The International Society for the Study of Pain (IASP) has defined pain as: “An unpleasant sensory and emotional experience associated with actual or potential tissue damage or described in terms of such damage.”
Let’s unpack that definition. To qualify as pain it needs to be unpleasant at least to some degree. It is perceived by the brain as arising from the senses (eg pinprick, pressure, heat or cold) and is associated with an emotional component. The relationship between pain and emotion runs both ways. The function of pain is as an alarm signal warning of actual or potential danger of damage to the body if the warning is not heeded. Sometimes pain persists long after the body has healed – we call that chronic pain – pain that has outlived its usefulness. Because all pain is processed in the brain it is possible for the brain to produce a perception of pain even when there is no sensory input from the rest of the body. One example is thalamic pain syndrome in which damage to an area of the brain that is the main switchboard for sensory input is affected by a stroke and produces a deep-seated unpleasant awareness of pain that appears to come from other parts of the body which are in fact not damaged. Another example is pain as a conditioned response – in the same way that Pavlov’s dogs would salivate at the sound of a bell because they had learned to associate the bell with food, so an experience or thought that reminds one in some way of an old pain may trigger that old physical feeling even when there is no new injury.

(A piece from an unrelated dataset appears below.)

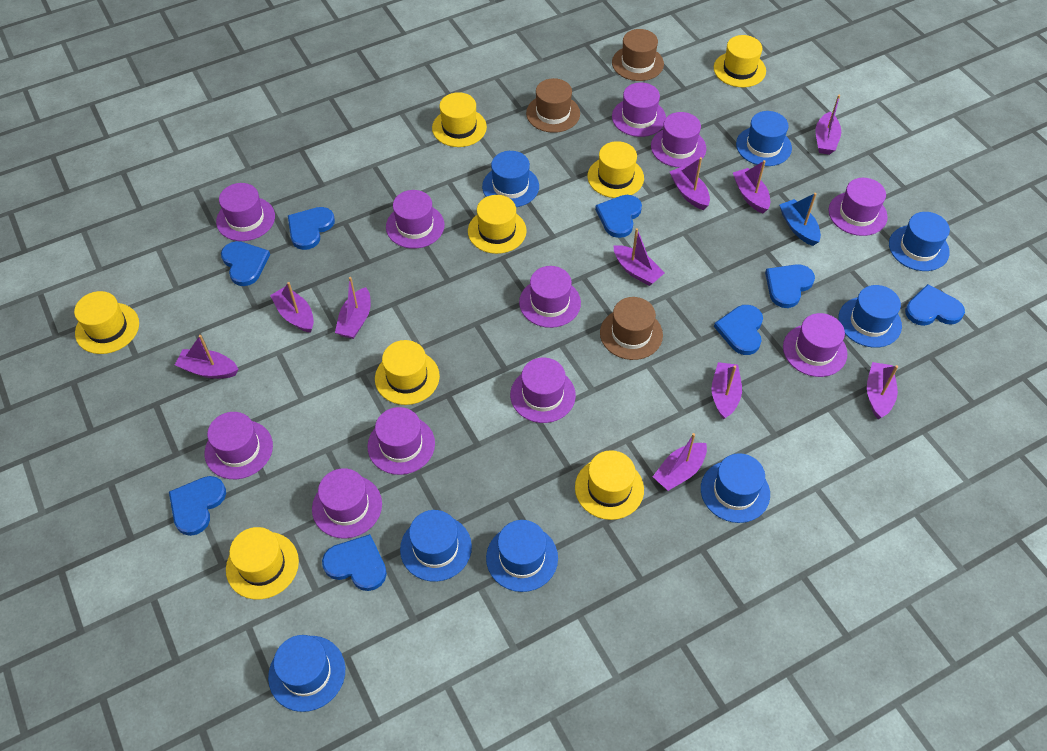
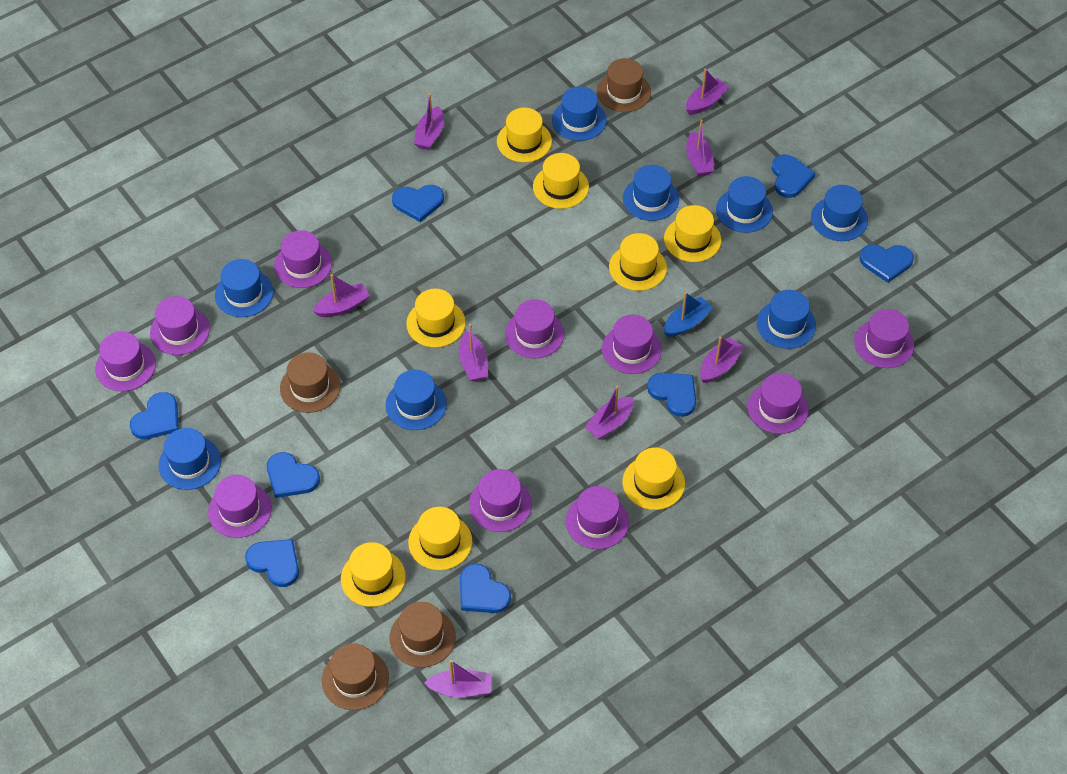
brown hat: [526,78,580,133] [600,297,663,360] [612,29,664,81] = 3 -> [280,352,341,413] [322,643,389,710] [390,602,456,668] [597,58,651,112] = 4
purple boat: [175,335,238,379] [270,282,314,333] [335,277,371,339] [614,228,665,286] [653,433,707,491] [670,157,710,210] [711,362,742,420] [733,160,770,213] [816,95,841,155] [867,362,898,419] = 10 -> [313,274,370,317] [414,94,444,150] [425,660,491,698] [458,324,488,381] [584,386,634,439] [686,68,729,115] [686,120,714,177] [700,336,744,383] = 8
purple hat: [205,412,273,479] [216,183,275,241] [312,468,382,538] [367,407,435,475] [386,190,444,249] [510,358,576,423] [519,266,581,328] [612,82,666,137] [651,112,706,167] [783,313,847,377] [828,178,888,236] = 11 -> [95,332,156,391] [150,296,210,355] [208,475,272,538] [274,230,332,288] [469,469,532,532] [505,299,564,358] [566,486,629,549] [602,315,662,374] [747,373,809,434] [854,309,914,368] = 10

From the seventeenth to the early twentieth century the prevailing ‘specificity theory’ of how pain works, developed by Rene Descartes, taught that pain signals (eg from burned skin) traveled through the spinal cord to the brain and were there received as pain in direct proportion to the degree of damage that had occurred. More damage, more pain. But this did not explain experiences such as phantom limb pain.
Patients who have had an amputation and children born without a limb can sometimes experience pain apparently derived from the limb that is not there. Conversely, during the First World War it was often observed that severely wounded soldiers appeared to suffer no pain (at the time) as they were only too relieved to have survived.
In 1965 Melzack and Wall proposed the Gate Control Theory of Pain, postulating that there are ‘gates’ in the spinal cord that control the transmission of pain signals for there to the brain, and that signals from the brain can further open or close these ‘gates’.
This theory was further modified by Melzack in 1989-1990 as the Pain Neuromatrix, taking into consideration the complex factors – physical, social, emotional, and cognitive that affect the final perception of pain by the brain. Therapies such as Mirror Box therapy can often help to eliminate phantom limb pain by tricking the brain into seeing what looks like the absent limb (the remaining healthy one in a mirror) and experiencing it as pain-free. Some physiotherapists offer this.
Dr. Lorimer Mosely is a professor in Australia who lectures extensively on pain. He has also produced an excellent book “Explain Pain”.
Dr. Leora Kuttner is a child psychologist at Children’s Hospital in Vancouver and is a longstanding member of the Canadian Society of Clinical Hypnosis (BC Division). She has pioneered the use of hypnosis in pain management for children in hospital, particularly those undergoing chemotherapy or other procedures. Various mind-body techniques such as Cognitive Bevioural Therapy, meditation, mindfulness, and clinical hypnosis can modify the perception of pain, presumably by the brain reducing or eliminating the signals it receives.